Information given below:
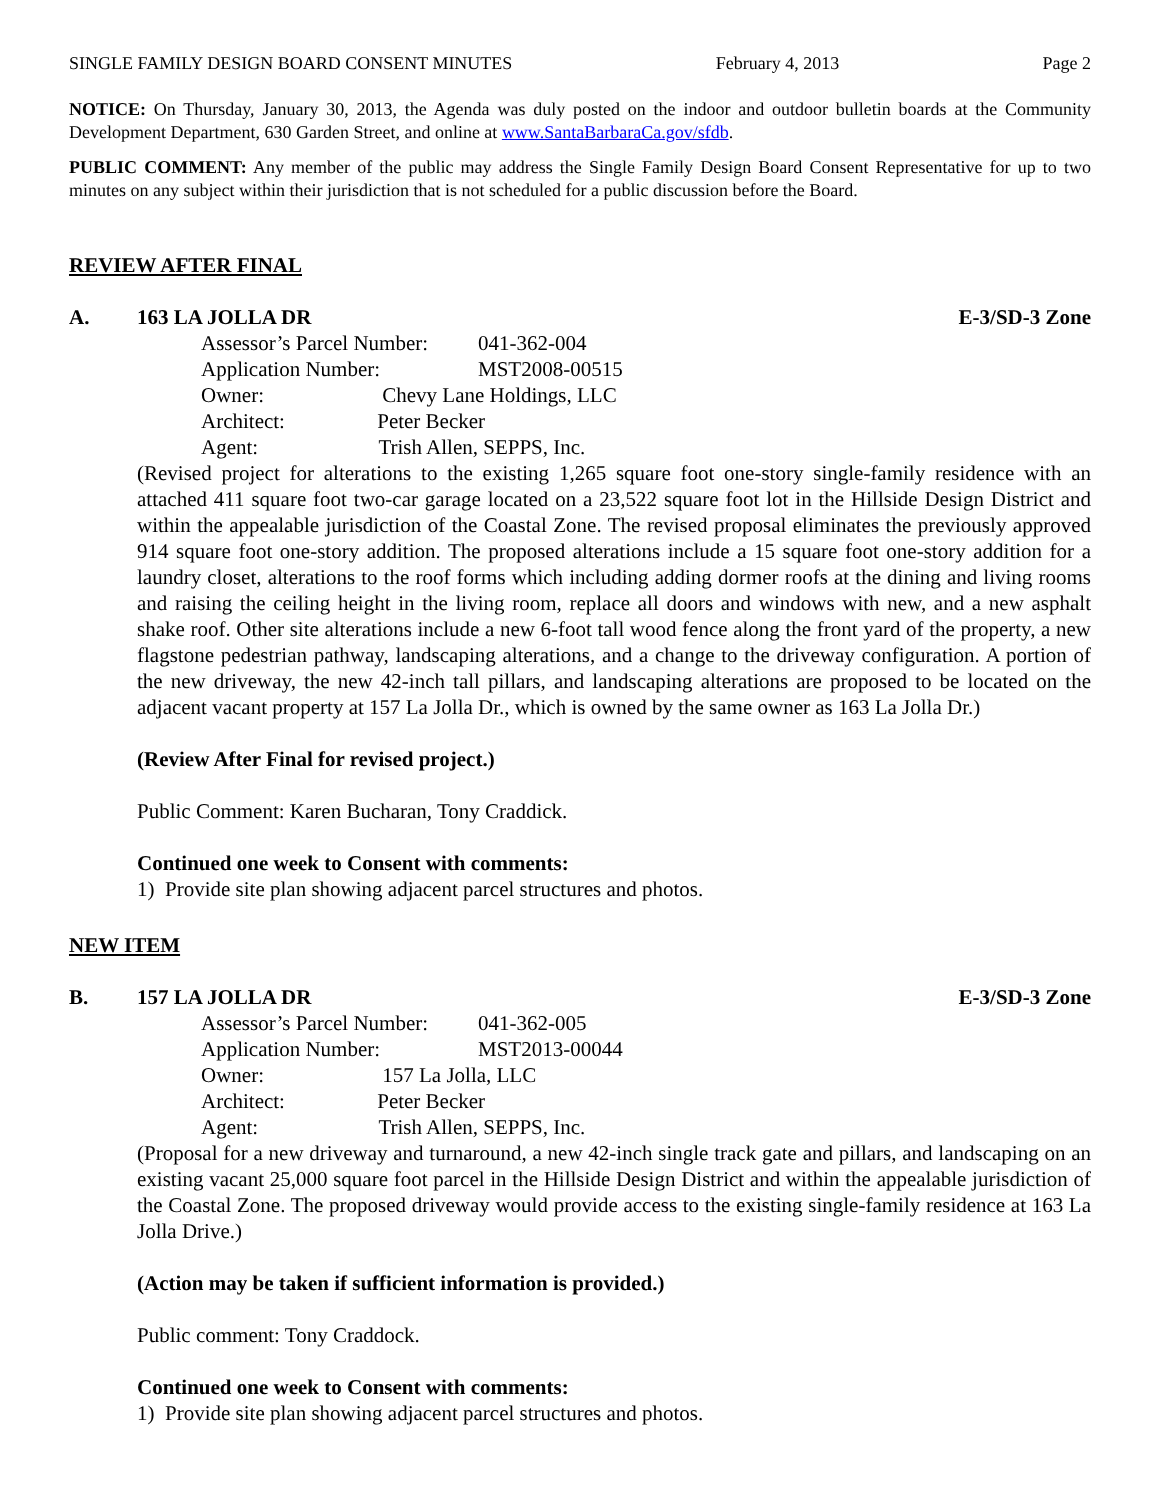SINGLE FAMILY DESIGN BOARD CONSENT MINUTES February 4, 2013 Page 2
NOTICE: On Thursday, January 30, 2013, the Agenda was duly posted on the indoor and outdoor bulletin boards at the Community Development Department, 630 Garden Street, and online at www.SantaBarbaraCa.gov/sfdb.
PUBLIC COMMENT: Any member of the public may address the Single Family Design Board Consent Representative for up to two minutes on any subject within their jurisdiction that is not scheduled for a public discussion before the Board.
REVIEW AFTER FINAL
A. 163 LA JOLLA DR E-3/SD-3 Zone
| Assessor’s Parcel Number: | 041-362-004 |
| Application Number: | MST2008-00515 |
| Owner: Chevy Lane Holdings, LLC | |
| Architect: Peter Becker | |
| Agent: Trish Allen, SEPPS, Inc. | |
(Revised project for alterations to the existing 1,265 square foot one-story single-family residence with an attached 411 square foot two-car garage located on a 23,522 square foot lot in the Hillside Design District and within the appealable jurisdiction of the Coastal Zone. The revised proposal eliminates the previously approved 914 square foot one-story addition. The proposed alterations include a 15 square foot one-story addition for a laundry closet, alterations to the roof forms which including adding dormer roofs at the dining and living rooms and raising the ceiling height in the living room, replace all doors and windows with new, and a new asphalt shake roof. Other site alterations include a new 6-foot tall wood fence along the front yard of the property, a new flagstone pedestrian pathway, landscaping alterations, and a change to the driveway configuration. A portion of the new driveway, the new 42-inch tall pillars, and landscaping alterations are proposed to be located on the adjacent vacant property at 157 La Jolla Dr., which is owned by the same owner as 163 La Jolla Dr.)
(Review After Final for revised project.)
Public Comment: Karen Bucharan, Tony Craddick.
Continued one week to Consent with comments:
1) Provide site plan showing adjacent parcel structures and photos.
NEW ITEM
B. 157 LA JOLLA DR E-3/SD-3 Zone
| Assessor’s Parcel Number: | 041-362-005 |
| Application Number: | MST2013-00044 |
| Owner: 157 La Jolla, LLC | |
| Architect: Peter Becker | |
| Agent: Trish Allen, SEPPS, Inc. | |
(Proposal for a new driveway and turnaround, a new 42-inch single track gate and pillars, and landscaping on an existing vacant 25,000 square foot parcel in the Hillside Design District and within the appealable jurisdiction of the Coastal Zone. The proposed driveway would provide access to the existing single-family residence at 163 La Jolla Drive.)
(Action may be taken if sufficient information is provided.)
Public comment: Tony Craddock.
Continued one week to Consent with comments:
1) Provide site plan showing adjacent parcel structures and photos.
End of Information given.
● **The problem**: If an entry contains an image, please omit that image and print everything else verbatim.

● **Result of this task**:
SINGLE FAMILY DESIGN BOARD CONSENT MINUTES February 4, 2013 Page 2
NOTICE: On Thursday, January 30, 2013, the Agenda was duly posted on the indoor and outdoor bulletin boards at the Community Development Department, 630 Garden Street, and online at www.SantaBarbaraCa.gov/sfdb.
PUBLIC COMMENT: Any member of the public may address the Single Family Design Board Consent Representative for up to two minutes on any subject within their jurisdiction that is not scheduled for a public discussion before the Board.
REVIEW AFTER FINAL
A. 163 LA JOLLA DR E-3/SD-3 Zone
| Assessor’s Parcel Number: | 041-362-004 |
| Application Number: | MST2008-00515 |
| Owner: Chevy Lane Holdings, LLC | |
| Architect: Peter Becker | |
| Agent: Trish Allen, SEPPS, Inc. | |
(Revised project for alterations to the existing 1,265 square foot one-story single-family residence with an attached 411 square foot two-car garage located on a 23,522 square foot lot in the Hillside Design District and within the appealable jurisdiction of the Coastal Zone. The revised proposal eliminates the previously approved 914 square foot one-story addition. The proposed alterations include a 15 square foot one-story addition for a laundry closet, alterations to the roof forms which including adding dormer roofs at the dining and living rooms and raising the ceiling height in the living room, replace all doors and windows with new, and a new asphalt shake roof. Other site alterations include a new 6-foot tall wood fence along the front yard of the property, a new flagstone pedestrian pathway, landscaping alterations, and a change to the driveway configuration. A portion of the new driveway, the new 42-inch tall pillars, and landscaping alterations are proposed to be located on the adjacent vacant property at 157 La Jolla Dr., which is owned by the same owner as 163 La Jolla Dr.)
(Review After Final for revised project.)
Public Comment: Karen Bucharan, Tony Craddick.
Continued one week to Consent with comments:
1) Provide site plan showing adjacent parcel structures and photos.
NEW ITEM
B. 157 LA JOLLA DR E-3/SD-3 Zone
| Assessor’s Parcel Number: | 041-362-005 |
| Application Number: | MST2013-00044 |
| Owner: 157 La Jolla, LLC | |
| Architect: Peter Becker | |
| Agent: Trish Allen, SEPPS, Inc. | |
(Proposal for a new driveway and turnaround, a new 42-inch single track gate and pillars, and landscaping on an existing vacant 25,000 square foot parcel in the Hillside Design District and within the appealable jurisdiction of the Coastal Zone. The proposed driveway would provide access to the existing single-family residence at 163 La Jolla Drive.)
(Action may be taken if sufficient information is provided.)
Public comment: Tony Craddock.
Continued one week to Consent with comments:
1) Provide site plan showing adjacent parcel structures and photos.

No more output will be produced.